The pink wafer, along with the party ring and Rich Tea are appalling confections which cause me to shudder involuntarily - even though I know for sure that there are none in the house, and than therefore do me no harm. Honestly, I’d rather dunk a weetabix.
Unless I've been very unobservant and missed some horrible imposter in the biscuit aisle, that is most definitely a little vanilla cake, not a biscuit.
Icon, because my desk-reachable biscuits are stashed in a foot high McVities branded Penguin shaped ceramic bicuit barrel, that I found in a charity shop.
I must admit they are not top flight but I miss Royal Scot. They don't normally sell them any more but occasionally McVities included them in their Christmas box of mixed biscuits. They have a distinctive salty taste. For a moment google seemed to tell me I could buy a packet for £1.20 https://shepherdminiatures.com/product/royal-scot-biscuits/ only to find it's a 20mm long miniature for a dolls house:-(
What about the Australian Tim-Tam? I recently found them at a store in little old Yorkton, Saskatchewan, Canada (pop. 17,000.) They came highly recommended by Aussie friends and were the most decadent thing I have ever eaten, and well deserving of their reputation.
Granted they are not a UK biscuit, but if they're including Weetabix, I think they must be including non-UK products in their search. Give our brothers and sisters down south at the bottom of the world a chance to compete - they just might surprise you! :)
I’ve taken a liking to Dutch Stroopwaffles since I found them during my last trip to Costco.
It says to each them with coffee.
They don’t crunch so I suppose that makes them non-biscuits.
With regard to chocolate hobnobs.

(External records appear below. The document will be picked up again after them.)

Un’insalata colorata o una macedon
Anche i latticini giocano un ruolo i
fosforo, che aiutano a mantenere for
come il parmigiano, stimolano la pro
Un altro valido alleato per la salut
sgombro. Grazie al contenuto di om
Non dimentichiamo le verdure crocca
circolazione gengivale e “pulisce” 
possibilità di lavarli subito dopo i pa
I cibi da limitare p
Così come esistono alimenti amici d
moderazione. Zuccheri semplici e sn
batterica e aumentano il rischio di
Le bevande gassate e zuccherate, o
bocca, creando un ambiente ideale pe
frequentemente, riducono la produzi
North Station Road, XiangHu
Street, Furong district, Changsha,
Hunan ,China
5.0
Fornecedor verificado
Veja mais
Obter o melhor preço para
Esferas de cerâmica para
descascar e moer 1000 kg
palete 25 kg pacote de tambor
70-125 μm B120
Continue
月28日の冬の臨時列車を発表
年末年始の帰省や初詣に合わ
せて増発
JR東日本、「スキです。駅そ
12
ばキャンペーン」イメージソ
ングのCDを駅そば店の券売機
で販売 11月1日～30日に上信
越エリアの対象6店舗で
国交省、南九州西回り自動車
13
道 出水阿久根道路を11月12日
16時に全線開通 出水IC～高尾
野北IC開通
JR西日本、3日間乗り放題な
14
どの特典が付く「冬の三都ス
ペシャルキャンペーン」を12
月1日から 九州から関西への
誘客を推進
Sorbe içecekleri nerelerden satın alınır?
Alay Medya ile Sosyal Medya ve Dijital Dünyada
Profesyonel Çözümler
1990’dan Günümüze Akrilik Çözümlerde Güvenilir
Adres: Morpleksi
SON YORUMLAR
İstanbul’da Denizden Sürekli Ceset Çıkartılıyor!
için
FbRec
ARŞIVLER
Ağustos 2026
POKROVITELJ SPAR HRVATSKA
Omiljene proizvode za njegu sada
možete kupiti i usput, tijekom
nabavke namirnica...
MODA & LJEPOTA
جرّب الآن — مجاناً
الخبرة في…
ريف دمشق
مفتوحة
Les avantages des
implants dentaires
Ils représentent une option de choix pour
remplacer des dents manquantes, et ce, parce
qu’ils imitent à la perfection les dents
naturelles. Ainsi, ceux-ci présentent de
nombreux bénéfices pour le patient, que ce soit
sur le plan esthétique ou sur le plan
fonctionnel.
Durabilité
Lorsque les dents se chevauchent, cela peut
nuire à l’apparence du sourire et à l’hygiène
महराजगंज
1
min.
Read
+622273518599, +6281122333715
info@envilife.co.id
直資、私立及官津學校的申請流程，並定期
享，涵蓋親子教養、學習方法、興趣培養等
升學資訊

Is it possible to eat only one?
It seems that once I open the packet I run out of them..
Having become exposed to the "cookies" proliferating throughout convenience food outlets, I have determined that a "cookie" is something resembling a biscuit, but made with far too much sugar. Probably high fructose corn syrup, at that. Is it any wonder that the rest of the world hates America?
There is a place for excessive sugar.. and that is the filling, and/or coating of the biscuit.
I personally consider a cookie the large, fudgy kind, better if they're warm.
There are also several biscuits rammed with chocolate chips that are called cookies, so it's just easier to call them cookies, even though they could also be considered biscuits.
Ah, but when you go in there the shop hides the other ones because they just know which ones you prefer.
Best before you go in there to wear a false beard. Not sure how you would otherwise delete cookies in a bricks and mortar environment.
There may be other contenders for this accolade but it is obviously the Bath Oliver. It is intended as a robust platform for cheese unlike those crumbly flaking "cream crackers" and related abominations apparently popular among those with a less discriminating palate. Any premium restaurant that serves anything other than the noble Bath Oliver with the cheese-board should be stripped of any star rating, I would propose that the proprietor be the beneficiary of a public flogging but apparently that's frowned upon these days.
Of course Stilton is the ideal choice of cheese but even some of those continental cheeses can be rendered acceptable with a proper biscuit.
Bath Oliver may not be sweet, chocolate coated, or filled with sugary paste but it is a _proper_ biscuit unlike some of the other contenders - fig rolls? Weetabix? Carame Wafers? Jaffa Cakes (what self respecting biscuit would try to pass itself off as a cake?) What is the world coming to!
The scoundrels at United Biscuits ceased production of this historic national treasure in 2020 citing Covid as their spurious justification. The news headlined not only in the quality press but was even covered by the tabloids. In response to the justifiable outrage and the creation of "The Bath Oliver Preservation Society" they made another batch.
Ensure your local cheesemonger/ delicatessen/ grocer carries stock or move your custom to a better class of vendor for your essential comestibles.